[Stored data entries]

=======

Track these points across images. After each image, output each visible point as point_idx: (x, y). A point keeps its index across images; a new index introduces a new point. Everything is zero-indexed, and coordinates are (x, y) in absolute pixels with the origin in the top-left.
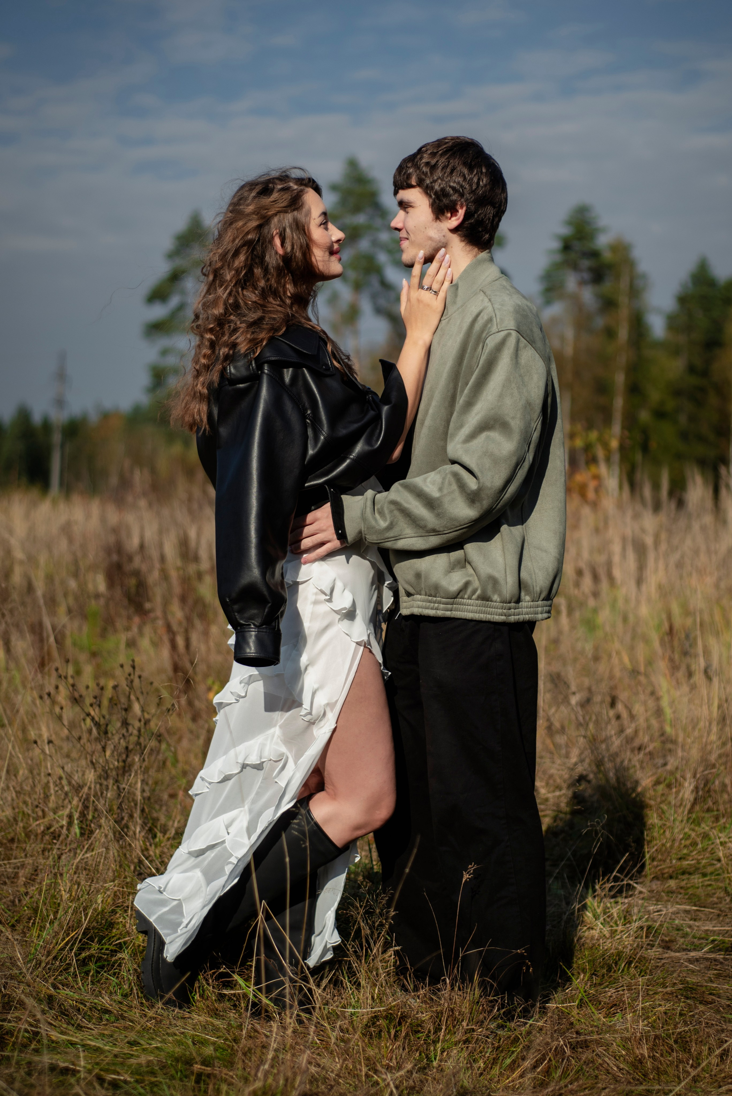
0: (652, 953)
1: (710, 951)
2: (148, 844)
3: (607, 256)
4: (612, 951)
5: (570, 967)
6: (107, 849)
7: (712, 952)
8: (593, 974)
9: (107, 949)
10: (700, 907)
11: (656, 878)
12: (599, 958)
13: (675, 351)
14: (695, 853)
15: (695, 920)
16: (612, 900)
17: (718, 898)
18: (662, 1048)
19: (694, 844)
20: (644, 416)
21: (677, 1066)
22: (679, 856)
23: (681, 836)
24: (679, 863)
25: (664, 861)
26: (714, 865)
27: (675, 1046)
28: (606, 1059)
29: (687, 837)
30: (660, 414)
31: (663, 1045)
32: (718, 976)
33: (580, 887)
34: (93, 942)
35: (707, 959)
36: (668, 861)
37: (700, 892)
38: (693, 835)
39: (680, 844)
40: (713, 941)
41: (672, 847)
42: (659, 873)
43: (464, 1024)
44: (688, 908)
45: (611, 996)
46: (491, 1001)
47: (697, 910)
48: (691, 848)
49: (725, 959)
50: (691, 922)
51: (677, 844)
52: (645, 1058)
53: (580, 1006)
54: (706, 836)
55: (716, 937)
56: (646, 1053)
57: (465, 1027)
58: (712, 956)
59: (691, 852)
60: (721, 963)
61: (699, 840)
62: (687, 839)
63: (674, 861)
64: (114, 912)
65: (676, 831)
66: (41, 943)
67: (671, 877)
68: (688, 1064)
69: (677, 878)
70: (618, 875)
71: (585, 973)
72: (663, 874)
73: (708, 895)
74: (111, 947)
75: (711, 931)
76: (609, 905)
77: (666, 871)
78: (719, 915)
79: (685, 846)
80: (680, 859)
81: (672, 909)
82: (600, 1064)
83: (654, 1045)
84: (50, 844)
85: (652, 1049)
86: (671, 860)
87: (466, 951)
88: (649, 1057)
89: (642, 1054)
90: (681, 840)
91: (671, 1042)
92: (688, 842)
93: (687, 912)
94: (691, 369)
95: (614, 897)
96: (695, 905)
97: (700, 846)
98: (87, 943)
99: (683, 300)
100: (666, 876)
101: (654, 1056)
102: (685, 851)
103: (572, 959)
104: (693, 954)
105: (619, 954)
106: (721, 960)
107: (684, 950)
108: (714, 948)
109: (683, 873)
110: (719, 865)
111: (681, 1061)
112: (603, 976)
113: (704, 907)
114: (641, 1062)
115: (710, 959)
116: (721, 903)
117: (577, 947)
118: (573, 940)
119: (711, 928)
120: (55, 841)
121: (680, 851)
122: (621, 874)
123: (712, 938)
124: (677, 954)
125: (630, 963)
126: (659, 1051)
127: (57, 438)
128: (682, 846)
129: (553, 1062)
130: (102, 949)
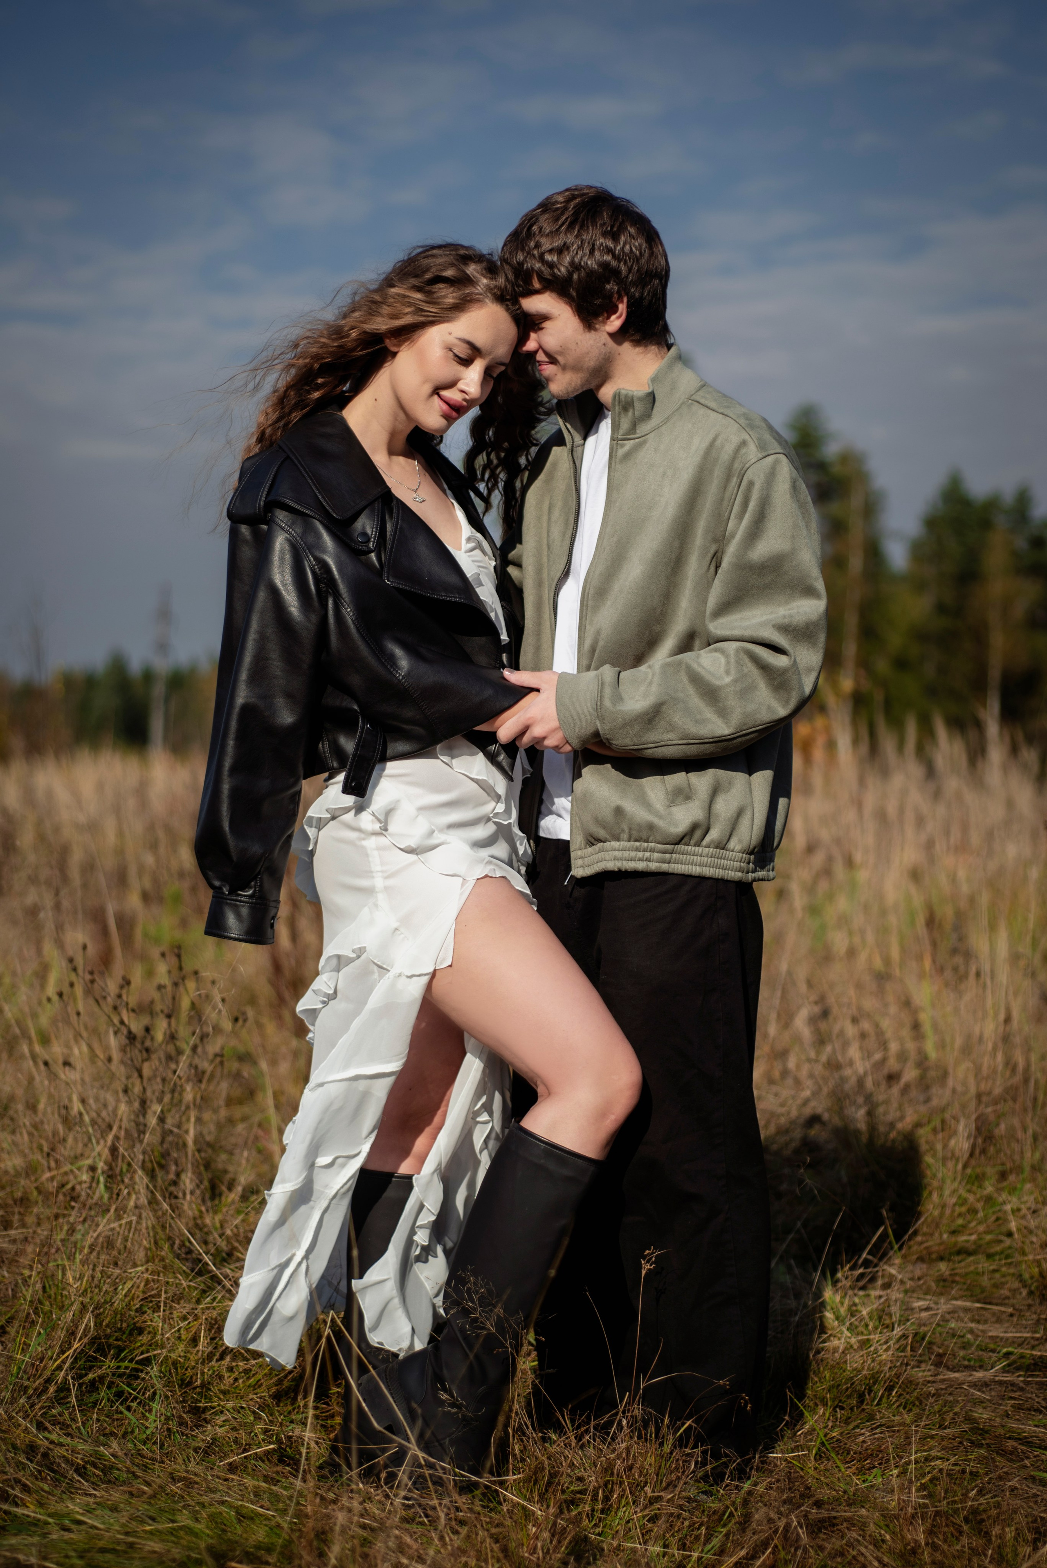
0: (922, 1373)
1: (1004, 1370)
2: (203, 1209)
3: (836, 469)
4: (865, 1372)
5: (801, 1396)
6: (140, 1217)
7: (1008, 1372)
8: (837, 1406)
9: (126, 1368)
10: (985, 1303)
11: (921, 1259)
12: (846, 1383)
13: (919, 585)
14: (973, 1224)
15: (978, 1322)
16: (861, 1293)
17: (1010, 1290)
18: (945, 1529)
19: (973, 1211)
20: (882, 666)
21: (970, 1560)
22: (953, 1228)
23: (954, 1200)
24: (953, 1239)
25: (932, 1235)
26: (1001, 1241)
27: (965, 1528)
28: (863, 1550)
29: (963, 1202)
30: (901, 664)
31: (947, 1525)
32: (1018, 1408)
33: (817, 1276)
34: (105, 1356)
35: (1001, 1383)
36: (937, 1235)
37: (985, 1281)
38: (971, 1198)
39: (953, 1211)
40: (1008, 1354)
41: (942, 1215)
42: (925, 1252)
43: (648, 1489)
44: (968, 1304)
45: (864, 1442)
46: (688, 1455)
47: (982, 1308)
48: (969, 1217)
49: (1027, 1383)
50: (973, 1325)
51: (948, 1212)
52: (920, 1546)
53: (819, 1457)
54: (989, 1200)
55: (1010, 1349)
56: (921, 1538)
57: (650, 1494)
58: (1007, 1378)
59: (969, 1222)
60: (1022, 1389)
61: (979, 1206)
62: (962, 1205)
63: (945, 1236)
64: (140, 1311)
65: (947, 1192)
66: (27, 1359)
67: (942, 1259)
68: (986, 1555)
69: (949, 1260)
70: (870, 1257)
71: (825, 1405)
72: (930, 1254)
73: (996, 1286)
74: (133, 1365)
75: (1002, 1339)
76: (857, 1300)
77: (935, 1248)
78: (1011, 1315)
79: (960, 1215)
80: (953, 1233)
81: (944, 1306)
82: (854, 1557)
83: (933, 1526)
84: (66, 1208)
85: (930, 1532)
86: (941, 1235)
87: (650, 1378)
88: (927, 1544)
89: (916, 1541)
90: (954, 1205)
91: (959, 1520)
92: (963, 1209)
93: (967, 1310)
94: (941, 609)
95: (863, 1288)
96: (978, 1301)
97: (981, 1214)
98: (96, 1358)
99: (931, 523)
100: (934, 1256)
101: (933, 1542)
102: (960, 1221)
103: (806, 1384)
104: (979, 1374)
105: (875, 1378)
106: (1022, 1385)
107: (967, 1367)
108: (1009, 1365)
109: (959, 1253)
110: (1008, 1242)
111: (974, 1551)
112: (852, 1409)
113: (990, 1303)
114: (914, 1552)
115: (1005, 1382)
116: (1014, 1297)
117: (814, 1365)
118: (808, 1356)
119: (1002, 1335)
120: (73, 1204)
121: (953, 1221)
122: (874, 1256)
123: (1005, 1350)
124: (957, 1375)
125: (890, 1389)
126: (941, 1537)
127: (159, 690)
128: (956, 1214)
129: (782, 1554)
130: (119, 1367)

=======

Task requirements:
Print the data above verbatim, everything from the very first line down to the line containing "15: (695, 920)", including both of those lines. Leave out the picture.

Response area:
Track these points across images. After each image, output each visible point as point_idx: (x, y). A point keeps its index across images; a new index introduces a new point. Everything is zero-indexed, and coordinates are (x, y) in absolute pixels with the origin in the top-left.
0: (652, 953)
1: (710, 951)
2: (148, 844)
3: (607, 256)
4: (612, 951)
5: (570, 967)
6: (107, 849)
7: (712, 952)
8: (593, 974)
9: (107, 949)
10: (700, 907)
11: (656, 878)
12: (599, 958)
13: (675, 351)
14: (695, 853)
15: (695, 920)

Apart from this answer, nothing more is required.